§ **AIM OF THE TASK**
Show each line of the material that contains the word "without".

§ **DATA FOR ANALYSIS**
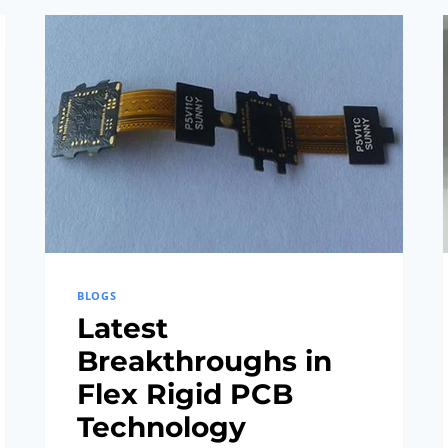
MANUFACTURING
PROCESSES
BLOGS
Latest
Breakthroughs in
Flex Rigid PCB
Technology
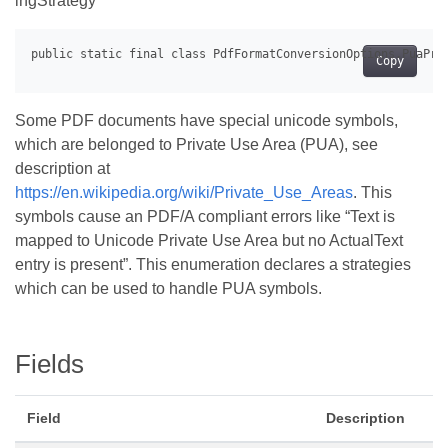
ingStrategy
Copy
Some PDF documents have special unicode symbols,
which are belonged to Private Use Area (PUA), see
description at
https://en.wikipedia.org/wiki/Private_Use_Areas
. This
symbols cause an PDF/A compliant errors like “Text is
mapped to Unicode Private Use Area but no ActualText
entry is present”. This enumeration declares a strategies
which can be used to handle PUA symbols.
Fields
Field
Description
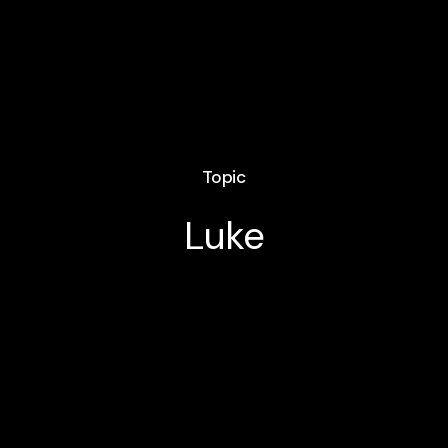
Topic
Luke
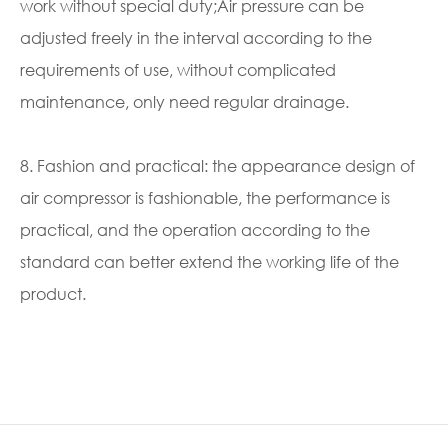
work without special duty;Air pressure can be
adjusted freely in the interval according to the
requirements of use, without complicated
maintenance, only need regular drainage.
8. Fashion and practical: the appearance design of
air compressor is fashionable, the performance is
practical, and the operation according to the
standard can better extend the working life of the
product.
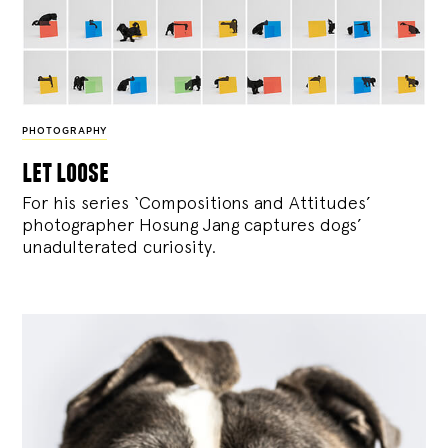
PHOTOGRAPHY
let loose
For his series ‘Compositions and Attitudes’
photographer Hosung Jang captures dogs’
unadulterated curiosity.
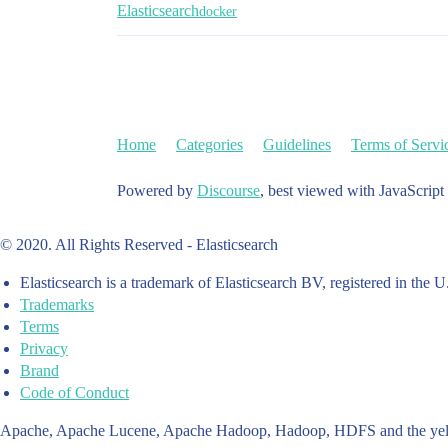
Elasticsearch
docker
Home
Categories
Guidelines
Terms of Servi
Powered by
Discourse
, best viewed with JavaScript
© 2020. All Rights Reserved - Elasticsearch
Elasticsearch is a trademark of Elasticsearch BV, registered in the U
Trademarks
Terms
Privacy
Brand
Code of Conduct
Apache, Apache Lucene, Apache Hadoop, Hadoop, HDFS and the yello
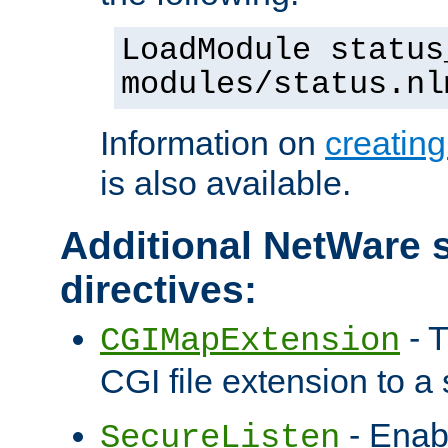
LoadModule status
modules/status.nl
Information on
creatin
is also available.
Additional NetWare s
directives:
- T
CGIMapExtension
CGI file extension to a s
- Enab
SecureListen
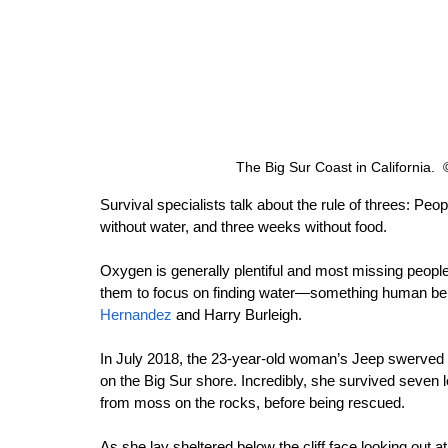
The Big Sur Coast in California.
Survival specialists talk about the rule of threes: Pe
without water, and three weeks without food.
Oxygen is generally plentiful and most missing people
them to focus on finding water—something human bein
Hernandez
 and Harry Burleigh.
In July 2018, the 23-year-old woman’s Jeep swerved o
on the Big Sur shore. Incredibly, she survived seven 
from moss on the rocks, before being rescued.
As she lay sheltered below the cliff face looking out a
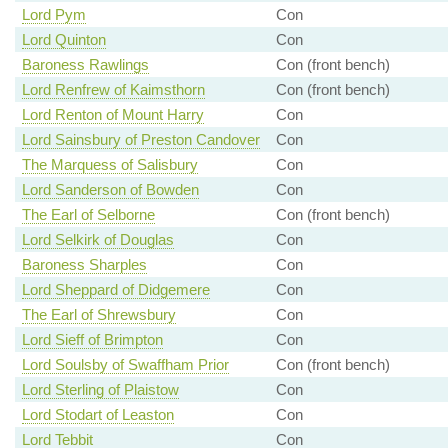
Lord Pym
Con
Lord Quinton
Con
Baroness Rawlings
Con (front bench)
Lord Renfrew of Kaimsthorn
Con (front bench)
Lord Renton of Mount Harry
Con
Lord Sainsbury of Preston Candover
Con
The Marquess of Salisbury
Con
Lord Sanderson of Bowden
Con
The Earl of Selborne
Con (front bench)
Lord Selkirk of Douglas
Con
Baroness Sharples
Con
Lord Sheppard of Didgemere
Con
The Earl of Shrewsbury
Con
Lord Sieff of Brimpton
Con
Lord Soulsby of Swaffham Prior
Con (front bench)
Lord Sterling of Plaistow
Con
Lord Stodart of Leaston
Con
Lord Tebbit
Con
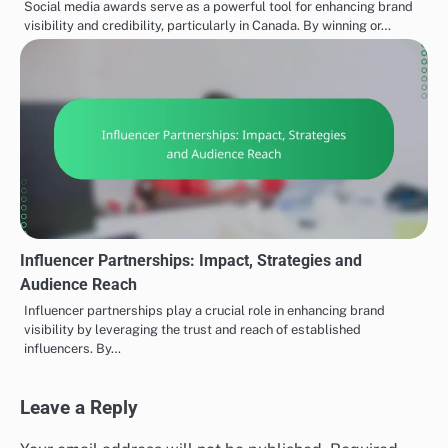
Social media awards serve as a powerful tool for enhancing brand
visibility and credibility, particularly in Canada. By winning or…
Influencer Partnerships: Impact, Strategies and
Audience Reach
Influencer partnerships play a crucial role in enhancing brand
visibility by leveraging the trust and reach of established
influencers. By…
Leave a Reply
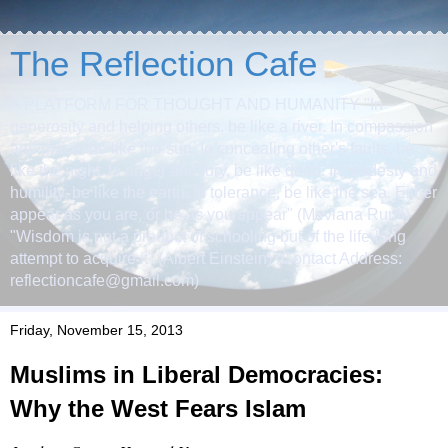
The Reflection Cafe
A PLATFORM FOR THOUGHT AND HUMANITY "In
generosity and helping others, be like a river. In compassion
and grace, be like the sun. In concealing other's faults, be
like the night. In anger and fury, be like dead. In modesty and
humility, be like the earth. In tolerance, be like the sea. Either
appear as you are, or be as you appear" (Mevlana Rumi)
"Wisdom is not a product of schooling but of the life-long
attempt to acquire it" (Albert Einstein) (Contact Address:
reflectioncafe@gmail.com)
Friday, November 15, 2013
Muslims in Liberal Democracies:
Why the West Fears Islam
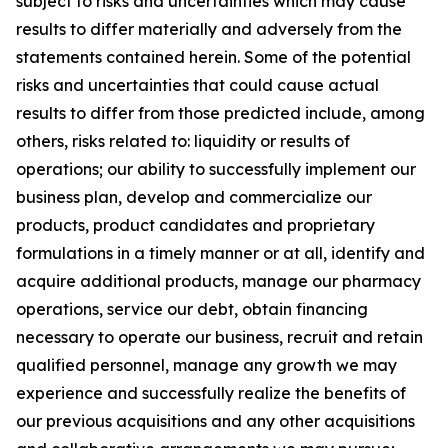
subject to risks and uncertainties which may cause
results to differ materially and adversely from the
statements contained herein. Some of the potential
risks and uncertainties that could cause actual
results to differ from those predicted include, among
others, risks related to: liquidity or results of
operations; our ability to successfully implement our
business plan, develop and commercialize our
products, product candidates and proprietary
formulations in a timely manner or at all, identify and
acquire additional products, manage our pharmacy
operations, service our debt, obtain financing
necessary to operate our business, recruit and retain
qualified personnel, manage any growth we may
experience and successfully realize the benefits of
our previous acquisitions and any other acquisitions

§ **EXERCISE OUTPUT**
work without special duty;Air pressure can be
requirements of use, without complicated
without water, and three weeks without food.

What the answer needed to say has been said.